II. AUDITION DE M. MICHEL BARNIER

Le mercredi 12 juin 1996, la délégation a entendu M. Michel Barnier, ministre délégué aux Affaires européennes, sur les travaux de Conférence intergouvernementale. A la demande du ministre, cette réunion n'a pas donné lieu à un compte rendu .

III. AUDITION DE M. MICHEL BARNIER

Le mercredi 26 juin 1996, la délégation a entendu M. Michel Barnier, ministre délégué aux Affaires européennes, sur les résultats du Conseil européen de Florence.

M. Jacques Genton a tout d'abord observé que ce Conseil laissait l'impression que peu d'éléments marquants y étaient intervenus, et que les chefs d'Etat et de Gouvernement ne semblaient pas avoir défini d'orientation forte en ce qui concerne les travaux de la Conférence intergouvernementale.

M. Michel Barnier a fait valoir qu'il existait de nombreuses inquiétudes avant ce Conseil européen et que le risque d'échec était important. La présidence italienne a en effet été obérée par une longue période électorale. La Conférence intergouvernementale n'a pas réellement débuté puisque les premiers mois ont surtout permis de préciser les positions de chacun, ainsi que les points qui semblent ouverts et ceux qui feront l'objet de discussions serrées. Enfin, la crise de la vache folle a provoqué un changement de climat et aurait pu provoquer un échec du Conseil européen. En définitive, cette réunion a finalement été substantielle et utile, du fait notamment de l'ingéniosité de la présidence italienne.

A propos de la Conférence intergouvernementale, M. Michel Barnier a précisé que le Conseil européen de Florence avait permis de parvenir à un accord sur trois points importants :

- les chefs d'Etat et de Gouvernement ont donné mandat à leurs représentants à la Conférence intergouvernementale pour présenter un document écrit, lors du Conseil européen de Dublin, contenant des propositions de rédaction du Traité avec des variantes et des alternatives. La France formulera naturellement ses propres propositions en vue de la préparation de ce document ;

- les chefs d'Etat et de Gouvernement ont également identifié des points clés pour les travaux de la Conférence intergouvernementale. La France, pour sa part, a mis l'accent sur sept d'entre eux : le fonctionnement du Conseil, la composition de la Commission, le rôle du Parlement européen et des Parlements nationaux, la subsidiarité, la politique étrangère et de sécurité commune, les affaires intérieures et de justice, la clause sur les coopérations renforcées ;

- enfin, les chefs d'Etat de Gouvernement ont décidé de s'impliquer personnellement dans le déroulement de la Conférence, en réunissant dès octobre à Dublin un Conseil européen spécial.

Le ministre a ensuite insisté sur la visibilité politique des deuxième et troisième piliers, estimant que la Conférence intergouvernementale serait davantage jugée sur les progrès dans ces domaines que sur les mécanismes institutionnels proprement dits. Il a observé que plusieurs délégations, notamment les petits pays, avaient exprimé la crainte d'une ratification difficile si le nouveau traité n'abordait pas les sujets touchant de près les citoyens. Il a enfin souligné l'opposition des petits pays à certaines propositions institutionnelles telles que la réduction du nombre de commissaires ou la pondération des voix.
§ §
Recopiez sans rien modifier le passage du compte rendu des auditions de M. Michel Barnier qui va de « - enfin, les » jusqu'à « pondération des voix. » inclus.

*Entrées affichées*:
§ §
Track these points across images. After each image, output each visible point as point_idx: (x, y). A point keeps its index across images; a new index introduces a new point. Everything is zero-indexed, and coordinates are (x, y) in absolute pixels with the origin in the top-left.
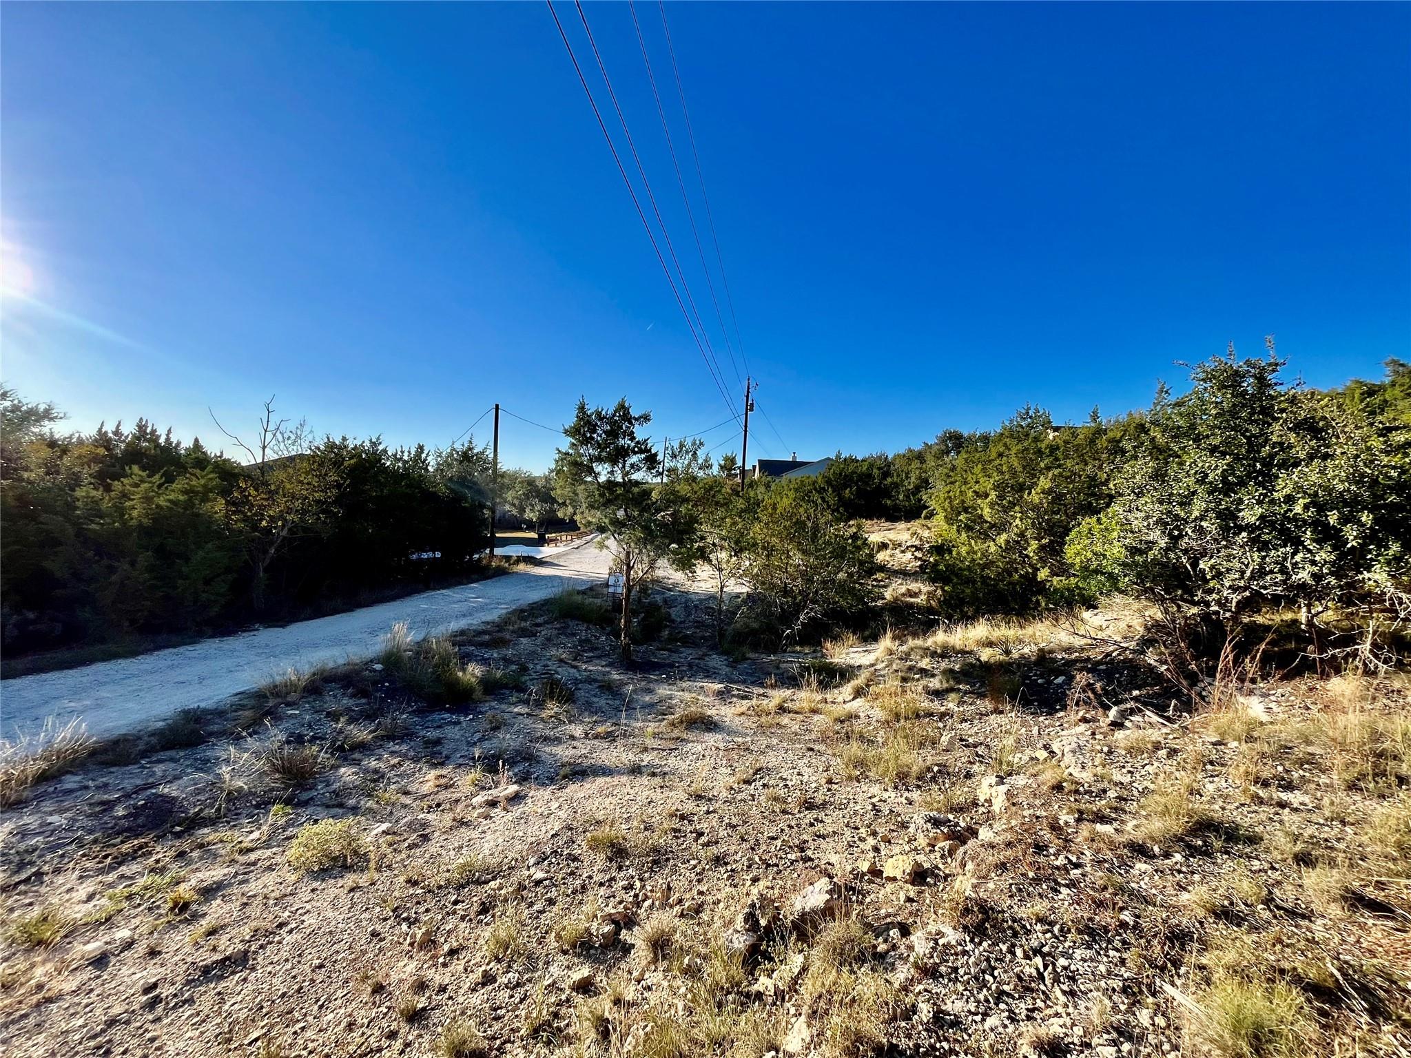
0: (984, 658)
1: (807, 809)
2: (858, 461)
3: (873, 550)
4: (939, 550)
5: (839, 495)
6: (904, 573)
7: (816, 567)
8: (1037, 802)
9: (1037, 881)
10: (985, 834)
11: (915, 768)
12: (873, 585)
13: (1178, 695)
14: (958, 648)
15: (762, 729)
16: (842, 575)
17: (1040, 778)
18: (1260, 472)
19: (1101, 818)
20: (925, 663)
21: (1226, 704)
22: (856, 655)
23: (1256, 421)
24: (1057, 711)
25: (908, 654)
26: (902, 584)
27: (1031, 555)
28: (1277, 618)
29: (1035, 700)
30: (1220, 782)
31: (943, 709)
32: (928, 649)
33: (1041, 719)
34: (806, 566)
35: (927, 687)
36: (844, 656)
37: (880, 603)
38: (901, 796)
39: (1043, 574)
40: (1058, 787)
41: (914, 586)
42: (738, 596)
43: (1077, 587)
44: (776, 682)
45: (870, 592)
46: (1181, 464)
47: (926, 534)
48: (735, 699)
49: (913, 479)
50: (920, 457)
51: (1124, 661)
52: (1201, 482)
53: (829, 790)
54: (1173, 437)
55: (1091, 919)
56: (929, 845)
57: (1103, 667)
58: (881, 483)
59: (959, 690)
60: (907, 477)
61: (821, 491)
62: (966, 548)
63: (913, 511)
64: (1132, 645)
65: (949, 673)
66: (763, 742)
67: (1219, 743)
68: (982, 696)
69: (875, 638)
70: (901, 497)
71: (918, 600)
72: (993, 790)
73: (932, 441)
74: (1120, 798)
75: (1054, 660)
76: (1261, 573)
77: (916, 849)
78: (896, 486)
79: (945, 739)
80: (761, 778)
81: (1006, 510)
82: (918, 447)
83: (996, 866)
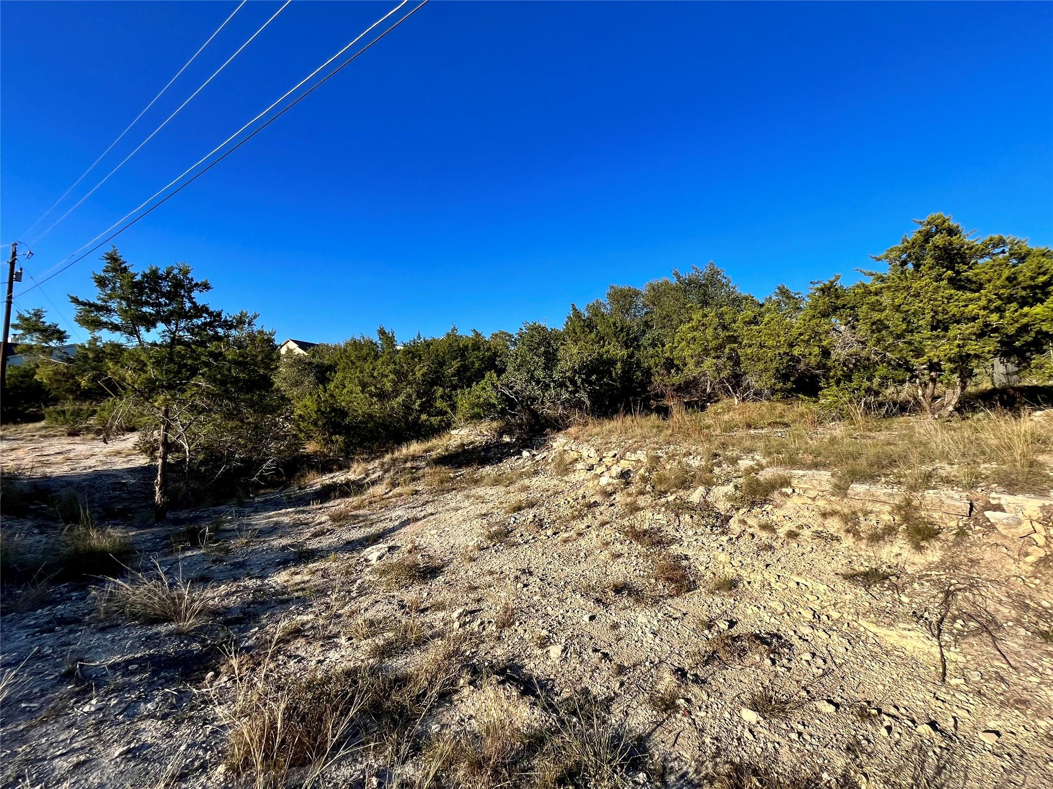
0: (436, 456)
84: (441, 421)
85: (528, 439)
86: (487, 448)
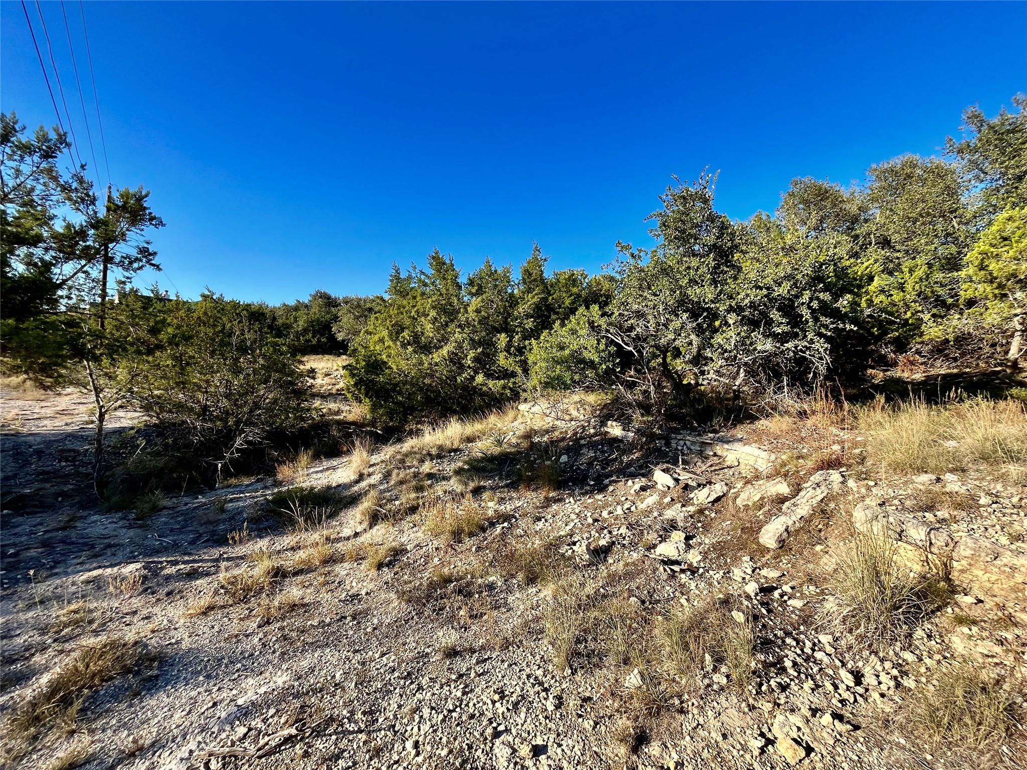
20: (426, 468)
25: (402, 462)
36: (305, 478)
41: (332, 406)
48: (177, 585)
65: (464, 473)
84: (504, 387)
85: (660, 437)
86: (575, 445)
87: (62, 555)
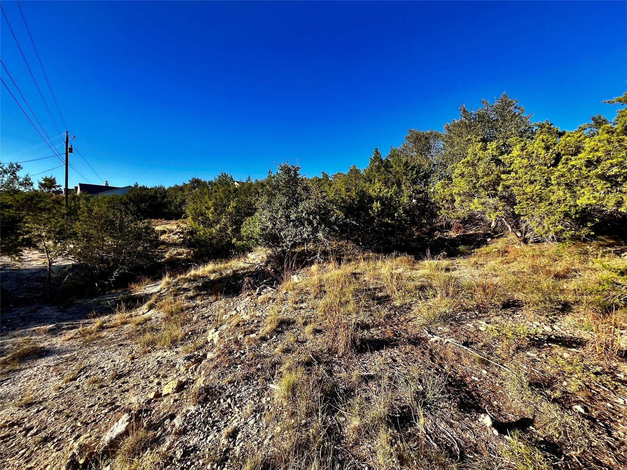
0: (212, 278)
1: (117, 379)
2: (148, 189)
3: (158, 234)
4: (191, 233)
5: (138, 206)
6: (175, 245)
7: (123, 245)
8: (230, 334)
9: (229, 367)
10: (210, 355)
11: (180, 336)
12: (159, 252)
13: (276, 279)
14: (201, 275)
15: (87, 344)
16: (139, 248)
17: (231, 324)
18: (295, 203)
19: (252, 332)
20: (185, 286)
21: (288, 279)
22: (150, 288)
23: (294, 186)
24: (240, 294)
25: (177, 283)
26: (174, 250)
27: (229, 233)
28: (300, 249)
29: (232, 292)
30: (287, 307)
31: (194, 304)
32: (187, 278)
33: (234, 298)
34: (117, 245)
35: (187, 296)
36: (143, 290)
37: (163, 260)
38: (173, 352)
39: (234, 241)
40: (238, 325)
41: (180, 250)
42: (65, 267)
43: (246, 245)
44: (97, 313)
45: (157, 255)
46: (276, 198)
47: (184, 226)
48: (65, 331)
49: (178, 200)
50: (181, 189)
51: (261, 270)
52: (281, 205)
53: (132, 363)
54: (273, 189)
55: (248, 373)
56: (186, 370)
57: (255, 274)
58: (161, 201)
59: (202, 294)
60: (176, 198)
61: (125, 204)
62: (202, 231)
63: (178, 215)
64: (263, 264)
65: (197, 288)
66: (87, 351)
67: (286, 293)
68: (211, 295)
69: (160, 278)
70: (173, 208)
71: (183, 257)
72: (214, 335)
73: (187, 182)
74: (259, 322)
75: (239, 274)
76: (296, 235)
77: (180, 374)
78: (170, 202)
79: (195, 318)
80: (84, 373)
81: (219, 215)
82: (180, 184)
83: (213, 368)
87: (28, 322)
§ §
*Résultat de la tâche*:
- enfin, les chefs d'Etat de Gouvernement ont décidé de s'impliquer personnellement dans le déroulement de la Conférence, en réunissant dès octobre à Dublin un Conseil européen spécial.

Le ministre a ensuite insisté sur la visibilité politique des deuxième et troisième piliers, estimant que la Conférence intergouvernementale serait davantage jugée sur les progrès dans ces domaines que sur les mécanismes institutionnels proprement dits. Il a observé que plusieurs délégations, notamment les petits pays, avaient exprimé la crainte d'une ratification difficile si le nouveau traité n'abordait pas les sujets touchant de près les citoyens. Il a enfin souligné l'opposition des petits pays à certaines propositions institutionnelles telles que la réduction du nombre de commissaires ou la pondération des voix.